Quando Gay Talese começou a escrever para o The New York Times, em meados dos anos 1950, seu sonho era dissecar figuras anônimas que, em situações normais, não renderiam manchetes ou grandes artigos. “Como leitor, sempre me senti atraído por ficcionistas capazes de fazer pessoas comuns parecerem extraordinárias. De um ‘ninguém’ conseguem criar um alguém memorável”, escreve o lendário jornalista no livro Bartleby e Eu, que acaba de ser lançado no Brasil pela Companhia das Letras, com bastidores deliciosos de suas reportagens famosas e um texto inédito afiado.
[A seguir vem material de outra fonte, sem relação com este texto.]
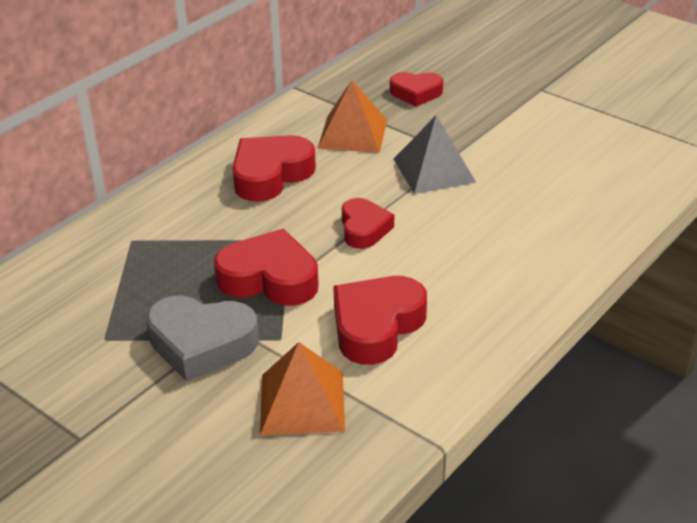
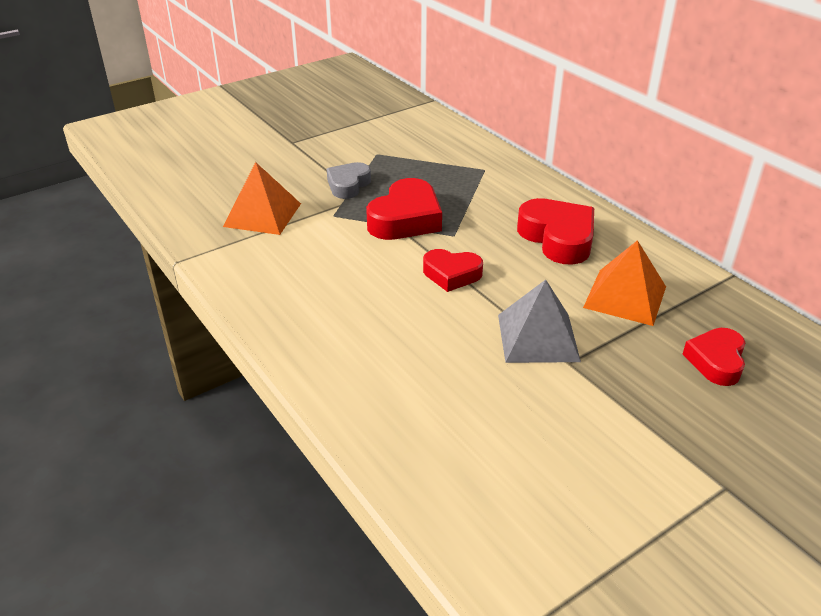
camera: 105 degrees right, 0 degrees up
(201, 344) = (348, 185): grey heart -> grey heart, size x0.64
(376, 326) = (318, 258): red heart -> none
Escrito como um livro de memórias, o título não é ocasional: foi tirado do conto Bartleby, o Escriturário, publicado em 1853 por Herman Melville. Ambientada em um escritório de advocacia, a história acompanha um funcionário que passa os dias cumprindo a tarefa monótona de copiar documentos jurídicos, até que decide desafiar o chefe e não mais fazê-lo. Cidadão comum, o personagem dominou a mente de Talese por anos, forjando nele a bem-vinda obsessão pelo cotidiano que verteu o jornalista em um exímio tradutor de vidas invisíveis. “Eu os conhecia de nome, ou nem isso, alguns com quem não trocava mais que um meneio de cabeça, mas com quem meu caminho se cruzava continuamente enquanto eles faziam seu trabalho como porteiros, caixas de banco, recepcionistas, garçons, carteiros, zeladores, faxineiras e incontáveis balconistas”, relembra ele sobre os “ninguéns” que marcaram sua carreira e fizeram dele um pioneiro do new journalism.

Também chamada de jornalismo literário, a corrente nascida nos Estados Unidos na década de 1960 uniu apuração e escrita narrativa para criar um estilo até hoje inescapável aos bons autores de não ficção. É o que ele adota no inédito “Brownstone do Dr. Bartha”, que encerra a obra. Afiado na medida, o texto parte da tragédia do médico Nicholas Bartha: imigrante romeno, ele explodiu em 2006 seu casarão no Upper East Side, suicidando-se no processo. Narrada por Talese, a história é costurada à voracidade urbana de Nova York — ilustrando como o sonho americano pode ser, ao mesmo tempo, triunfo e ruína.
É ao abrir suas memórias, no entanto, que Talese ganha o leitor. Contador de histórias por essência, o escritor de 93 anos revisita sua carreira revelando bastidores curiosos de seus famosos artigos, de quando ligou para oitenta hotéis atrás da atriz do cinema mudo Nita Naldi (1894-1961) até as conversas com o “O Sr. Má Notícia” — o obituarista Alden Whitman (1913-1990), que não apenas escrevia obituários, mas viajava o país entrevistando figuras com o pé na cova para redigir tributos pós-morte.
Um dos textos do livro, inclusive, é centrado numa reportagem clássica: incumbido de escrever sobre Frank Sinatra (1915-1998), Talese passou mais de um mês tentando entrevistá-lo enquanto acompanhava suas excursões por Los Angeles e tomava chás de cadeira por causa da agenda e de um resfriado do astro. Sem esperanças de chegar a ele, que se recusou a falar, ao menos que revisasse o artigo final, encontrou uma solução célebre: traçou o perfil de Sinatra sem falar com o cantor, descrevendo-o através dos relatos de anônimos que o cercavam. Batizada de Frank Sinatra Está Resfriado, a reportagem é uma das mais famosas do new journalism e escancara o fascínio de Talese pelos invisíveis mesmo ao tratar de celebridades — provando que ele é, antes de tudo, um mestre na arte de caçar boas histórias.